Much smaller than their Smooth Cayenne counterparts, Red Spanish pineapples usually peak around four pounds, with the pineapple buds growing a pinkish-red on the plant.
On the inside, their fruit is light yellow, aromatic, and highly fibrous. Their leaves are particularly sturdy too, with cultivars grown specifically in the Philippines to be used in the textile industry there.
Some standouts among the family include:
Cabezona—Grown mostly in Mexico, this varietal is so big and strong, a machete is typically brought in to separate the fruit from the plant. Its outside is yellowy-orange, while its inside is more bittersweet than many other cultivars.

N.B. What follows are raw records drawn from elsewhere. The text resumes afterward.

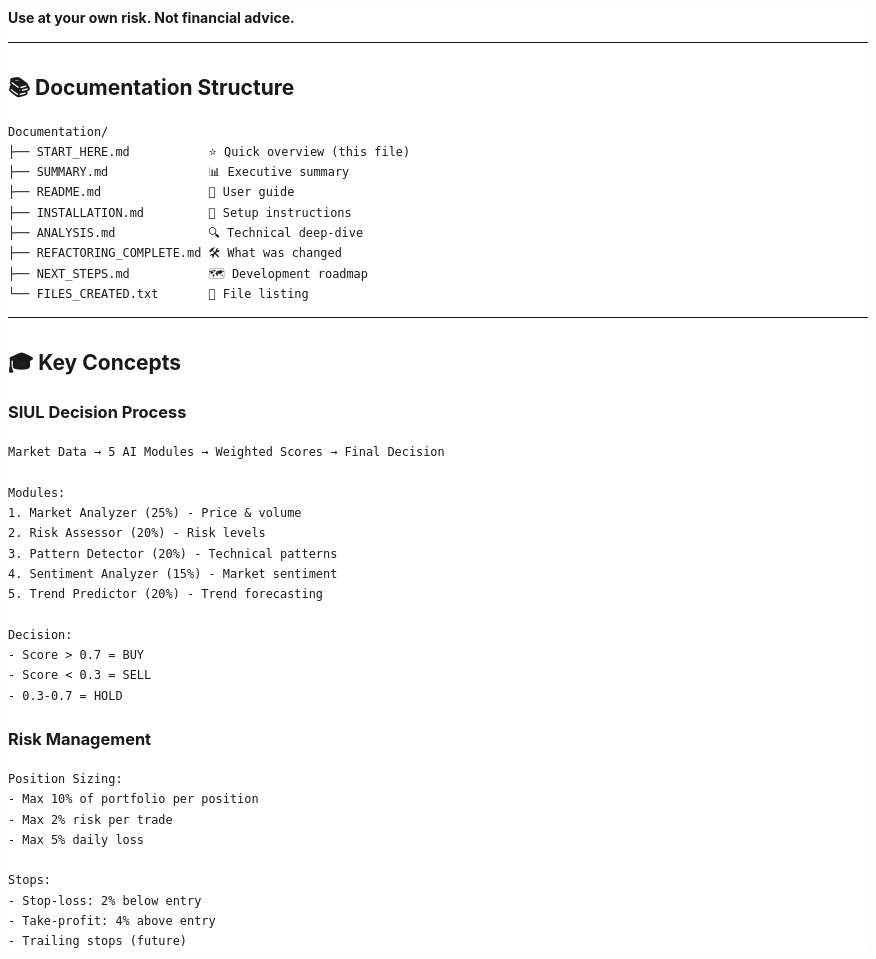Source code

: **Use at your own risk. Not financial advice.**

---

## 📚 Documentation Structure

```
Documentation/
├── START_HERE.md           ⭐ Quick overview (this file)
├── SUMMARY.md              📊 Executive summary
├── README.md               📖 User guide
├── INSTALLATION.md         🔧 Setup instructions
├── ANALYSIS.md             🔍 Technical deep-dive
├── REFACTORING_COMPLETE.md 🛠️ What was changed
├── NEXT_STEPS.md           🗺️ Development roadmap
└── FILES_CREATED.txt       📝 File listing
```

---

## 🎓 Key Concepts

### SIUL Decision Process
```
Market Data → 5 AI Modules → Weighted Scores → Final Decision

Modules:
1. Market Analyzer (25%) - Price & volume
2. Risk Assessor (20%) - Risk levels
3. Pattern Detector (20%) - Technical patterns
4. Sentiment Analyzer (15%) - Market sentiment
5. Trend Predictor (20%) - Trend forecasting

Decision:
- Score > 0.7 = BUY
- Score < 0.3 = SELL
- 0.3-0.7 = HOLD
```

### Risk Management
```
Position Sizing:
- Max 10% of portfolio per position
- Max 2% risk per trade
- Max 5% daily loss

Stops:
- Stop-loss: 2% below entry
- Take-profit: 4% above entry
- Trailing stops (future)
```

Valera—An old pineapple variety originally grown in Puerto Rico, this cultivar is particularly colorful, sporting purple-tipped green leaves, a yellow-orange skin and an inside full of white flesh.

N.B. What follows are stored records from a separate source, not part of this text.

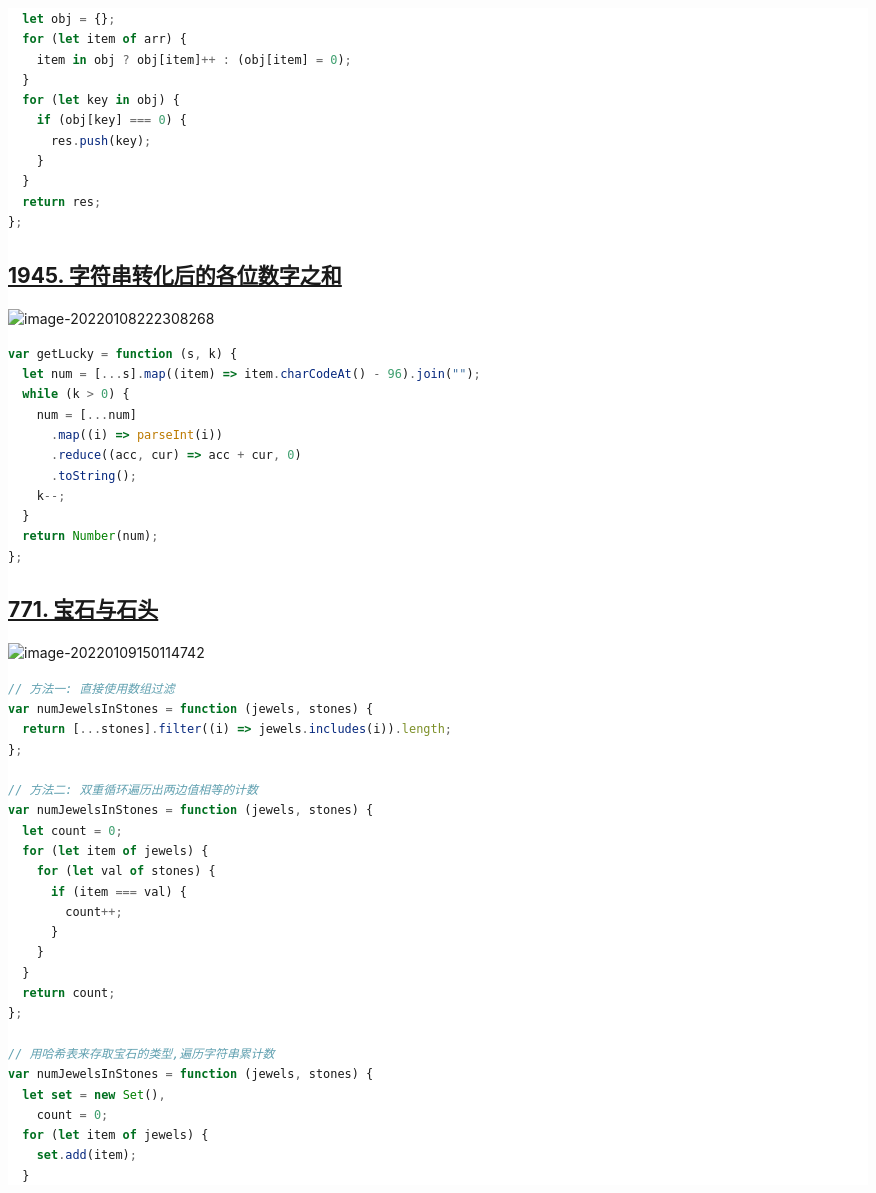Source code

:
 ```js
  let obj = {};
  for (let item of arr) {
    item in obj ? obj[item]++ : (obj[item] = 0);
  }
  for (let key in obj) {
    if (obj[key] === 0) {
      res.push(key);
    }
  }
  return res;
};
```

## [1945. 字符串转化后的各位数字之和](https://leetcode-cn.com/problems/sum-of-digits-of-string-after-convert/)

![image-20220108222308268](http://i0.hdslb.com/bfs/album/17289ab14f9904861c8a97b6c490c555935d638f.png)

```js
var getLucky = function (s, k) {
  let num = [...s].map((item) => item.charCodeAt() - 96).join("");
  while (k > 0) {
    num = [...num]
      .map((i) => parseInt(i))
      .reduce((acc, cur) => acc + cur, 0)
      .toString();
    k--;
  }
  return Number(num);
};
```

## [771. 宝石与石头](https://leetcode-cn.com/problems/jewels-and-stones/)

![image-20220109150114742](http://i0.hdslb.com/bfs/album/2bffd498602d00bf351ec5fc5451339f1647997f.png)

```js
// 方法一: 直接使用数组过滤
var numJewelsInStones = function (jewels, stones) {
  return [...stones].filter((i) => jewels.includes(i)).length;
};

// 方法二: 双重循环遍历出两边值相等的计数
var numJewelsInStones = function (jewels, stones) {
  let count = 0;
  for (let item of jewels) {
    for (let val of stones) {
      if (item === val) {
        count++;
      }
    }
  }
  return count;
};

// 用哈希表来存取宝石的类型,遍历字符串累计数
var numJewelsInStones = function (jewels, stones) {
  let set = new Set(),
    count = 0;
  for (let item of jewels) {
    set.add(item);
  }
```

Monte Oscuro—Perhaps the most intimidating pineapple varietal to date, the Monte Oscuro sports broad, saw-toothed and spiny leaves, fruit that’s big and barrel-chested, and a deep-set yellow flesh. We guess every rose – or pineapple – has its thorns.

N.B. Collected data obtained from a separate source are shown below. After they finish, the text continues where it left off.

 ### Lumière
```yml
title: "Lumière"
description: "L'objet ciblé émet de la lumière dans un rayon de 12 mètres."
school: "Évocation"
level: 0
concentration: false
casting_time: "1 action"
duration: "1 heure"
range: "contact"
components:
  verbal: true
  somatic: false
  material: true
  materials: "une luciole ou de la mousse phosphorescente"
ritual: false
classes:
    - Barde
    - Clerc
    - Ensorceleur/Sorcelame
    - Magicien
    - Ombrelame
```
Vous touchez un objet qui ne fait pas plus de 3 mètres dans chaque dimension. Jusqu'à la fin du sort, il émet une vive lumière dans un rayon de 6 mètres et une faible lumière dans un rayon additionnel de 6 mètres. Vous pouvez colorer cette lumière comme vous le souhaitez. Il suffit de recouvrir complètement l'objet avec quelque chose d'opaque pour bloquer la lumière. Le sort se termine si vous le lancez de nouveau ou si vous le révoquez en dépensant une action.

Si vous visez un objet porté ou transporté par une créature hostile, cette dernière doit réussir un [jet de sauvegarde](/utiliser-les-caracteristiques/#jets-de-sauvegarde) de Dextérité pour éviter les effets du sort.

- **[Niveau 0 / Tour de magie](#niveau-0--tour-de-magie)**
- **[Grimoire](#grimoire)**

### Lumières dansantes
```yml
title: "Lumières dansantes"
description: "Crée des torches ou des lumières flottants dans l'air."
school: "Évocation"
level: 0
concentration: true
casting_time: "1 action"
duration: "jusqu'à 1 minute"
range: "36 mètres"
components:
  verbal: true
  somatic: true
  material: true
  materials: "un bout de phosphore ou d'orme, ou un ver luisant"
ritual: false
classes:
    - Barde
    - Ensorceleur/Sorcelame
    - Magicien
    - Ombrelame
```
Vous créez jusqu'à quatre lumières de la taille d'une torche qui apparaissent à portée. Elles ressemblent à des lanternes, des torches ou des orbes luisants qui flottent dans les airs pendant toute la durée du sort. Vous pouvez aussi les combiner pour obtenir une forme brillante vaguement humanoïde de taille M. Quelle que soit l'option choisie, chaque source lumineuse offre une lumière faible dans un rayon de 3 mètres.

Singapore Red—Their general resistance to disease and pests make these pineapples particularly popular for canning. Their red-striped leaves and reddish-golden flesh make these pineapples particularly pretty for looking.
“Though she be but little, she is fierce!”
Shakespeare didn’t exactly have a pineapple in mind when he penned that line – but he may as well have. The pineapple queens are by far the smallest of the bunch, with some agriculturists referring to them as “dwarf” varieties.
But for their tiny size, they pack a mighty punch, thanks to a highly juicy yellow flesh that’s particularly tasty. Still, you’re unlikely to see a Queen stray too far from her kingdom, with these varieties tasting far better fresh than canned.
Some of the most popular varieties of Queen Pineapples include:
Natal Queen—Mostly grown in Australia, South Africa and Malaysia, Natal Queen is considered one of the sweetest types of pineapple there is—though they usually top out at just 1 ½ pounds per fruit.
MacGregor—Firmly-fleshed, this Queen Pineapple varietal is more robust than its siblings, spreading wider, father and faster than nearly all the rest. It’s most likely to be spotted in Australia or South Africa.
Ripley—Named for a sci-fi queen (if ever there was one), this cultivar is perhaps equally as alien: Its outside is an unusual pale-copper color, with pale yellow, albeit very sweet, flesh, and crimson leaves. However, the plant only sprouts sporadically, making its fruiting schedule a bit unpredictable.
Arguably bearer of the most delicious pineapple fruits, this class of pineapple is as rare to try as it is tasty to eat, thanks to its delicate, tender and juicy flesh. (Precious cargo is that much harder to ship, after all.)
Still, those lucky enough to try it are unlikely to forget the experience, including anyone who’s had the pleasure of eating:
White Kauai—What pineapple dreams are made of, this Hawaii-born varietal truly has it all. Its fruit is white and soft and its acidity levels are nearly nonexistent, making this pineapple particularly delicious – so it’s a good thing its core is also edible!
Sugarloaf—Similar to the White Kauai, this varietal also sports a soft, sweet inside of tender white flesh. It’s far less fibrous than most of its pineapple cousins, while its core is less woody—and also good to eat.
Antigua Black—Regularly billed as the world’s rarest pineapple, this exotic varietal is grown only in Antigua, where it’s known as the island’s signature fruit. A beautiful cultivar, it’s greenish-white on the outside, with red striped leaves and a yellow flesh with low acid, high sugar, and loads of tastiness.
Montufar—One of the more colorful varieties on the block, this Abacaxi cultivar is mostly grown in Guatemala. Its greenish outside gives way to a bright yellow middle that’s filled with sweet and juicy flesh.
So go ahead and take a pineapple at face value – if you dare. But do so at the risk of missing out on a truly sweet opportunity to get to know them on the inside.